Internally uses pd.DataFrame.sort_values() or pd.DataFrame.sort() if not available.

daul.pandas_utils.take_middle_n_rows(df, n, error_if_less=False)

Selects n middle rows of a frame.

Raises:

ValueError

If the df has less than n rows, and if error_if_less is set.

>>> df = pd.DataFrame({'col': ['a', 'b', 'c']})  
>>> take_middle_n_rows(df, 1)
  col
1   b
>>> take_middle_n_rows(df, 2)
  col
0   a
1   b
daul.pandas_utils.twocol_dict(df)

Creates a dictionary from the first two columns of a frame df (keys — the first column, values — the second column).

See also

twocol_listvaldict() for creating a list-valued dictionary.

>>> df = pd.DataFrame({'k': ['a', 'b'], 'v': ['x', 'y']})[['k', 'v']]
>>> df
   k  v
0  a  x
1  b  y
>>> twocol_dict(df)
{'a': 'x', 'b': 'y'}
daul.pandas_utils.twocol_dictf(df)

Creates a function that maps values from the first column of df to the values in the corresponding rows of the second column.

Note

Creates a dictionary using twocol_dict().

daul.pandas_utils.twocol_dictfd(df, default)

Creates a function that maps values from the first column of df to the values in the corresponding rows of the second column, with a default value default.

Stored records
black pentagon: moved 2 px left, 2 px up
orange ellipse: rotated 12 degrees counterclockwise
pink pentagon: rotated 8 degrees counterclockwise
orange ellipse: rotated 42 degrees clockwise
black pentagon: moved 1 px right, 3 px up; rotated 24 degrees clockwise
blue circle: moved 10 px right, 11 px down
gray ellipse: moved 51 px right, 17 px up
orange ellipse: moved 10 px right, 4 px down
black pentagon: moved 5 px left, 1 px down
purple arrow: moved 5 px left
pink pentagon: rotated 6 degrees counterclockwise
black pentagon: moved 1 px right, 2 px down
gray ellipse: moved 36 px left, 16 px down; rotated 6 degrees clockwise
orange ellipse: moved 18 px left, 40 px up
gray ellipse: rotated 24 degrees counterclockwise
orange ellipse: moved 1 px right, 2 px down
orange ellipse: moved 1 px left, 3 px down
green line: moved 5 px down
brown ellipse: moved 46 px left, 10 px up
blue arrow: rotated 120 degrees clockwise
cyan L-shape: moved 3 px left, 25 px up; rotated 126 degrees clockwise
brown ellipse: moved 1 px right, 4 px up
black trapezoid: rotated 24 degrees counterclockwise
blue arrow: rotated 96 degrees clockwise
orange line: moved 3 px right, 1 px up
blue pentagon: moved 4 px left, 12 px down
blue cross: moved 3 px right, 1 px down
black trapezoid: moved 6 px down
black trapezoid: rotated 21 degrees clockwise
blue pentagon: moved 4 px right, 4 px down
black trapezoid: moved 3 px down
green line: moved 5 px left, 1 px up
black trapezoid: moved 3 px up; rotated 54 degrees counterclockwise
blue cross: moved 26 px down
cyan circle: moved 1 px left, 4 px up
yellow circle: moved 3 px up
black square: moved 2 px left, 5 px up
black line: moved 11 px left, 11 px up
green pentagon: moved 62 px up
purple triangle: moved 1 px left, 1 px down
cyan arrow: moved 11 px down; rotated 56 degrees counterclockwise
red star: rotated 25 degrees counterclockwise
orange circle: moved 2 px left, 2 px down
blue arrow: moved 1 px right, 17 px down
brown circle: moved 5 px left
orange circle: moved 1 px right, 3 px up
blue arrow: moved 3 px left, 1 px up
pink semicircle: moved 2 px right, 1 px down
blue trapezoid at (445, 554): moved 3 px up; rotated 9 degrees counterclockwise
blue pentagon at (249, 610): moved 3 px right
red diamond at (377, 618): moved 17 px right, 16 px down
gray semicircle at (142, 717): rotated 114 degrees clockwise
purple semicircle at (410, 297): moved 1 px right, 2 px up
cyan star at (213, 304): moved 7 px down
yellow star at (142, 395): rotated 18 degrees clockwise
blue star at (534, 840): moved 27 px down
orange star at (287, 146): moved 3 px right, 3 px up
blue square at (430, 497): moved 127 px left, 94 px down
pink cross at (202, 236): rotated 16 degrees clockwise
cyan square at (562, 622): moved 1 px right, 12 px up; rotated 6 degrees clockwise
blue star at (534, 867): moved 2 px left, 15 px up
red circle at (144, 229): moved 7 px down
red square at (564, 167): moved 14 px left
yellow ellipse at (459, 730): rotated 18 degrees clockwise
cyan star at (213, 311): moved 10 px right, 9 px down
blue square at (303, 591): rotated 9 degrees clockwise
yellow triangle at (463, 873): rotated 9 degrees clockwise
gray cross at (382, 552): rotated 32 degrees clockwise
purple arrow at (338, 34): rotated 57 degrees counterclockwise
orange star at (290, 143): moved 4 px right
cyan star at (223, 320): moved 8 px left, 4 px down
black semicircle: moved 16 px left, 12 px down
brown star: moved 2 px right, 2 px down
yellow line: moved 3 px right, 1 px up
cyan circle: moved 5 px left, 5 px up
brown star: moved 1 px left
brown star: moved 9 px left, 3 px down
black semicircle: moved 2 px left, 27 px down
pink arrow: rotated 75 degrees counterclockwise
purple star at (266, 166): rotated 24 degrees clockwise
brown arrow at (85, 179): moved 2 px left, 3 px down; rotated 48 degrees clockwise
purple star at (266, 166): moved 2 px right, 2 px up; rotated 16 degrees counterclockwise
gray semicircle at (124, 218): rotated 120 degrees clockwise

PROBLEMS
A. According to the pandas utilities documentation, which function does twocol_dictf() use to create a dictionary?
B. Change "frame" to "DataFrame" in the pandas utilities documentation, starting at "daul.pandas_utils.take_middle_n_rows(df, n, error_if_less=False)" and ending at "error_if_less is set.", and give that part again.

WRITTEN RESPONSES
A. twocol_dict()

B.
daul.pandas_utils.take_middle_n_rows(df, n, error_if_less=False)

Selects n middle rows of a DataFrame.

Raises:

ValueError

If the df has less than n rows, and if error_if_less is set.